▶ Work instructions
The entries below contain a line with "mês do Meio" and a line with "tema do Dia". Quote exactly those two lines and all lines between them.

Stored items from a collection:
====================

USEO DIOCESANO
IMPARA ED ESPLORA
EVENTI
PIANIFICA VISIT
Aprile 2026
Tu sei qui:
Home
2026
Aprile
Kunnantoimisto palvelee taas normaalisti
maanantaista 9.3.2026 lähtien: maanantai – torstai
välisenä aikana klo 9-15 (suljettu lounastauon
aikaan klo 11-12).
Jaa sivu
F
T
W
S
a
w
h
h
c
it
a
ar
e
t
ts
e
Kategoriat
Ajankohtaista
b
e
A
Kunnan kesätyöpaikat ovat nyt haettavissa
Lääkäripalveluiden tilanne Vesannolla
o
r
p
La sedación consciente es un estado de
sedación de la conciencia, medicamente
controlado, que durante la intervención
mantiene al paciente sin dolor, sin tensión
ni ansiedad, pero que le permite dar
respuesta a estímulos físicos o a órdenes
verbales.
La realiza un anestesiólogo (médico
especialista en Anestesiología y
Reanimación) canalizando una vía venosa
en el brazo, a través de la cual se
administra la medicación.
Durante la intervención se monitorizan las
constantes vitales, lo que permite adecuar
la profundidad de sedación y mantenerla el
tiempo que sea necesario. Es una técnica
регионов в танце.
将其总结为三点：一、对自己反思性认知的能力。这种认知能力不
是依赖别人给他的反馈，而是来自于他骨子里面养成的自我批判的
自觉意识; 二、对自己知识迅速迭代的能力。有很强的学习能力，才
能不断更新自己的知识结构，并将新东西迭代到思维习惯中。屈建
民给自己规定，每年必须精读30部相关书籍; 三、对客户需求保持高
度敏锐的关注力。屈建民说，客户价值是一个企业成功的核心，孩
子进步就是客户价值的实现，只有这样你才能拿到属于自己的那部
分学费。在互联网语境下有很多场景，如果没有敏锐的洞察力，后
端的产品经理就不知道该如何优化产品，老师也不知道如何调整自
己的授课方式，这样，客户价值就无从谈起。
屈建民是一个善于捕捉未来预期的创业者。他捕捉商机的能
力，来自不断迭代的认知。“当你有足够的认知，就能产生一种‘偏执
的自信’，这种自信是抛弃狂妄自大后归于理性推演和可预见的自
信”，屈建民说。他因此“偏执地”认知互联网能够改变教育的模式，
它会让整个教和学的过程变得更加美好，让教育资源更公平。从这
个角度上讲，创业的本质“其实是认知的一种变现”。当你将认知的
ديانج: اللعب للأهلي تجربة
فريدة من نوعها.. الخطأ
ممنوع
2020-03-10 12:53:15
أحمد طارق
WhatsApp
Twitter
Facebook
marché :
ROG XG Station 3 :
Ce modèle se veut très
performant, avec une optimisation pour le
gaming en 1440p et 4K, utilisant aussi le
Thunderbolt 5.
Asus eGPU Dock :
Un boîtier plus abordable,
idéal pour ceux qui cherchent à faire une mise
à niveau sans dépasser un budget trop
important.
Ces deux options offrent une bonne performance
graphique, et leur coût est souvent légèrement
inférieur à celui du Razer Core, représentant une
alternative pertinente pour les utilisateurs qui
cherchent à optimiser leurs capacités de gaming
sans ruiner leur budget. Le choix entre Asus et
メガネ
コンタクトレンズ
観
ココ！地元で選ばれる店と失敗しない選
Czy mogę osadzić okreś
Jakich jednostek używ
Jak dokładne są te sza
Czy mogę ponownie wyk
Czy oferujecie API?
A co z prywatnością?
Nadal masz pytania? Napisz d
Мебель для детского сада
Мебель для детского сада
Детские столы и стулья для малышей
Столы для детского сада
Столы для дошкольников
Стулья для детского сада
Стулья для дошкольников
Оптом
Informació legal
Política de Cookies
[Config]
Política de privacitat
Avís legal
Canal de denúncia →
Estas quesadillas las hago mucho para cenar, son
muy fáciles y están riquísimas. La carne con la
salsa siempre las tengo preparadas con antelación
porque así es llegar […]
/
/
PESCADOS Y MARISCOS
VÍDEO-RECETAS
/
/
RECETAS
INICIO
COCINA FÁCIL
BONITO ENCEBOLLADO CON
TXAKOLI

====================

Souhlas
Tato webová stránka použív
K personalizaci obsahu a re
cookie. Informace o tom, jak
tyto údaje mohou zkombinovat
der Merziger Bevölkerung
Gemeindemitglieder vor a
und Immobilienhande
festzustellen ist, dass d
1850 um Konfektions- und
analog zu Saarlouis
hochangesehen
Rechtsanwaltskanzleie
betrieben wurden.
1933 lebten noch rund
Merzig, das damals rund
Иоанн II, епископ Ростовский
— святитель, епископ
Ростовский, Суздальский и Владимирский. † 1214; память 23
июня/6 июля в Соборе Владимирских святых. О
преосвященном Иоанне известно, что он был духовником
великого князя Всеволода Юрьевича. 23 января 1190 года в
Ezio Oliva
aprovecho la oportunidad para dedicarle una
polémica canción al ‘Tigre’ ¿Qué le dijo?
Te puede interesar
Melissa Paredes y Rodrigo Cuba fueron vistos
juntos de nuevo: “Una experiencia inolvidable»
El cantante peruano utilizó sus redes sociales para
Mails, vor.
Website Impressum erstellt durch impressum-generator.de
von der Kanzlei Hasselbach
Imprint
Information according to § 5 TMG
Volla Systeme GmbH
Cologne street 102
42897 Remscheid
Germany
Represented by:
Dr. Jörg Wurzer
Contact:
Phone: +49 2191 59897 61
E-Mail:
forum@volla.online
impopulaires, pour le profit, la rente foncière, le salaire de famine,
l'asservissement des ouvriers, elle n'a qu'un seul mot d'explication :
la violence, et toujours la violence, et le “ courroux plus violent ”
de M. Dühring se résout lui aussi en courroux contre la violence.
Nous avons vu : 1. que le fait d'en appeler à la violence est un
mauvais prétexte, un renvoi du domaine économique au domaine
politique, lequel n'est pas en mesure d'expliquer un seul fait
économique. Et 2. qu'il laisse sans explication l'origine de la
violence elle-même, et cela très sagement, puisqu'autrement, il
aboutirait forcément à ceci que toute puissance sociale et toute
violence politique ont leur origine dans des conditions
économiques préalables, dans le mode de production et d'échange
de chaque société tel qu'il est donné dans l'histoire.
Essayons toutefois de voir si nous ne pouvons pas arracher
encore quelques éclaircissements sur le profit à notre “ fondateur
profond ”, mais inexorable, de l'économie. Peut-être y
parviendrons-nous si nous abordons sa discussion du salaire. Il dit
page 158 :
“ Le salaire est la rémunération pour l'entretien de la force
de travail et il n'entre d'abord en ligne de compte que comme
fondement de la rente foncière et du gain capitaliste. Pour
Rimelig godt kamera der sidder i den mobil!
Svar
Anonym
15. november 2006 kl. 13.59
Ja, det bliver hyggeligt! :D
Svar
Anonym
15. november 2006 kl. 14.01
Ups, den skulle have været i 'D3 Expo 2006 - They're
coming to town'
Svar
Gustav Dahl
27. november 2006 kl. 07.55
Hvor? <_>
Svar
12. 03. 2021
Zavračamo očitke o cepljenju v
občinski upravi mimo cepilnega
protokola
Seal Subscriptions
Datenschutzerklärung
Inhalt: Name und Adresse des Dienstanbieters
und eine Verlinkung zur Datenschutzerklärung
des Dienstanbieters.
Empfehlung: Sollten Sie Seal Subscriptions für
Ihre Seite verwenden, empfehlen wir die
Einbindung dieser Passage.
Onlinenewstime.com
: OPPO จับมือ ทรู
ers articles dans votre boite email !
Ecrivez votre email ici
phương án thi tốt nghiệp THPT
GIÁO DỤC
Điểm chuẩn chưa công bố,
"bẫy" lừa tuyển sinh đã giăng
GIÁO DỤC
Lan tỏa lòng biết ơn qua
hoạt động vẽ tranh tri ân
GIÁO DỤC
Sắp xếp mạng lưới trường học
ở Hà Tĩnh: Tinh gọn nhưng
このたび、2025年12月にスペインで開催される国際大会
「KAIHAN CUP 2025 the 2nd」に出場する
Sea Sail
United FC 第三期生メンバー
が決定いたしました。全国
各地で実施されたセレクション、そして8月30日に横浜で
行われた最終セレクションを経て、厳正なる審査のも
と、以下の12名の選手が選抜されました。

====================

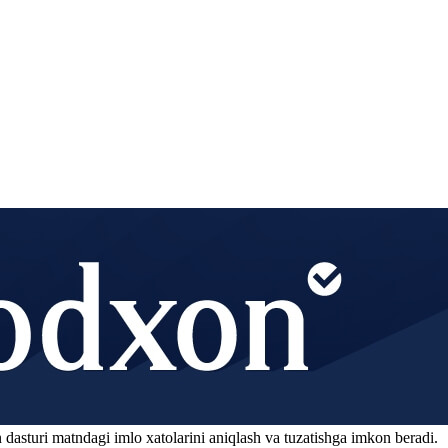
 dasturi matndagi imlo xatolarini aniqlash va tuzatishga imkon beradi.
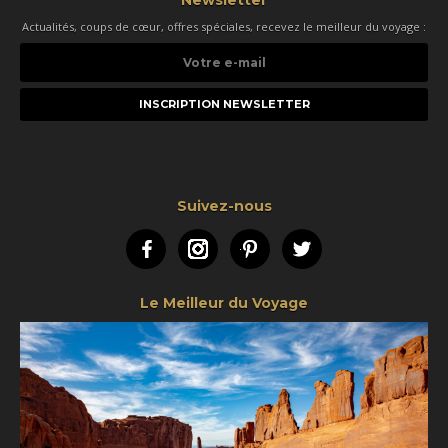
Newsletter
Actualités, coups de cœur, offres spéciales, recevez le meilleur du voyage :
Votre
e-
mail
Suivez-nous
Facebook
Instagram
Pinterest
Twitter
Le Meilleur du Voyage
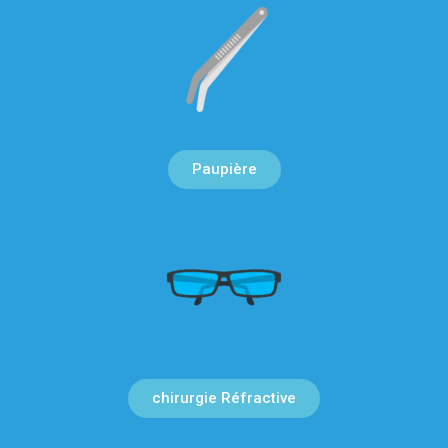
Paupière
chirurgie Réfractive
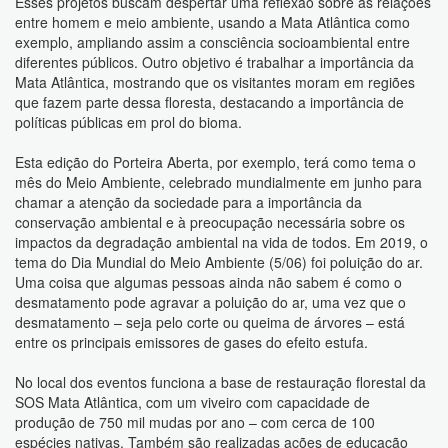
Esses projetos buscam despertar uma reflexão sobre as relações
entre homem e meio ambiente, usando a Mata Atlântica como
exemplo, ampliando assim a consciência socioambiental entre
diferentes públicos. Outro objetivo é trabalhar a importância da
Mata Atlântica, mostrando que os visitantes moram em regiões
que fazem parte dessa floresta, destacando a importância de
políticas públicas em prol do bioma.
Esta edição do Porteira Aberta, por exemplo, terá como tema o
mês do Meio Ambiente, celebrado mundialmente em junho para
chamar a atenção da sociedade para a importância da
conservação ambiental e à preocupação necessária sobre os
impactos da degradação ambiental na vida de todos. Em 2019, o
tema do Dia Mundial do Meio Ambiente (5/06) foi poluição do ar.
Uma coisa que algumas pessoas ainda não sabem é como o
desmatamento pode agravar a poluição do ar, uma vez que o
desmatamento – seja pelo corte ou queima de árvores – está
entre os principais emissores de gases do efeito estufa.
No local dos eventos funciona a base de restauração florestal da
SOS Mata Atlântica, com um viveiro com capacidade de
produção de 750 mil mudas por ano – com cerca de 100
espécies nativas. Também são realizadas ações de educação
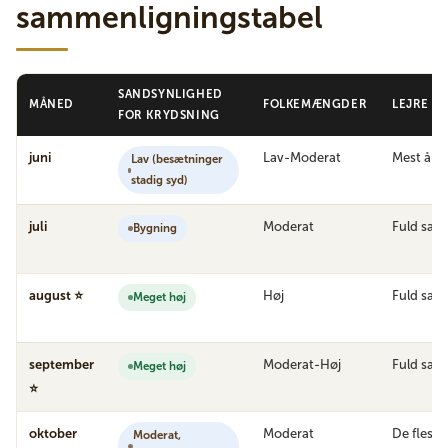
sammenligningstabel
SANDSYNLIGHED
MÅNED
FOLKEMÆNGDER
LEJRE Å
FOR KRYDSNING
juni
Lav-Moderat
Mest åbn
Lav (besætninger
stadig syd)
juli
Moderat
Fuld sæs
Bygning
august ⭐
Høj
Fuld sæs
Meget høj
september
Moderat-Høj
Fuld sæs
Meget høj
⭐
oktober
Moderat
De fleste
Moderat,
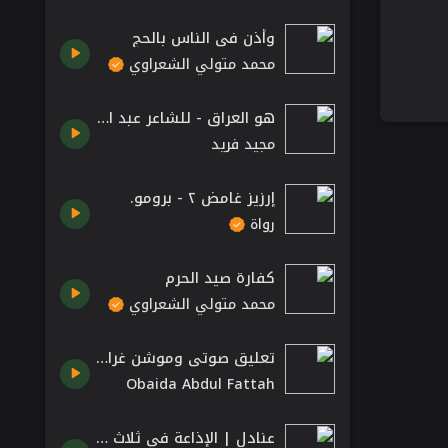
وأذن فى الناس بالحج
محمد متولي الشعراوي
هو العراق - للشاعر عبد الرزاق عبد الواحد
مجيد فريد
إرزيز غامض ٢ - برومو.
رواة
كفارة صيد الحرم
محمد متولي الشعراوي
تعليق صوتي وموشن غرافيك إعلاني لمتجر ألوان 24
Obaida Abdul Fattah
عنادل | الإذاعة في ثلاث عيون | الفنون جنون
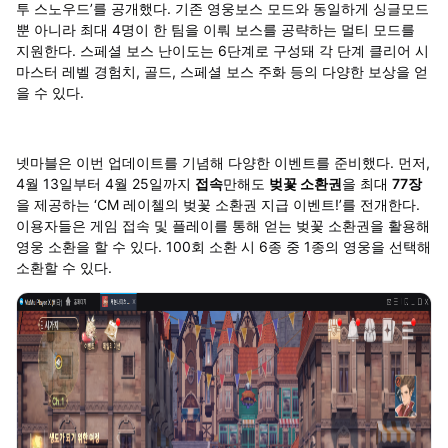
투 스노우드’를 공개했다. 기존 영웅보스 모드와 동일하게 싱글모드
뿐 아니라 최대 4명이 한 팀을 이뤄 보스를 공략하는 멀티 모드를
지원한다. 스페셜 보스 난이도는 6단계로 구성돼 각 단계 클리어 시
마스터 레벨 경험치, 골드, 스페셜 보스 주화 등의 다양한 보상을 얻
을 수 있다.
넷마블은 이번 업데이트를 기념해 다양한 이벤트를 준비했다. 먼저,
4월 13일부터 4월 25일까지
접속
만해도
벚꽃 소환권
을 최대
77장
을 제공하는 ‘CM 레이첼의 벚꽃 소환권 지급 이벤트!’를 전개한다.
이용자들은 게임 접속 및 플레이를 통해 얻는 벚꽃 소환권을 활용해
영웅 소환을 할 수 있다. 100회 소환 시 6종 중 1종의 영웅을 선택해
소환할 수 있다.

====================

▶ Solution for this exercise
mês do Meio Ambiente, celebrado mundialmente em junho para
chamar a atenção da sociedade para a importância da
conservação ambiental e à preocupação necessária sobre os
impactos da degradação ambiental na vida de todos. Em 2019, o
tema do Dia Mundial do Meio Ambiente (5/06) foi poluição do ar.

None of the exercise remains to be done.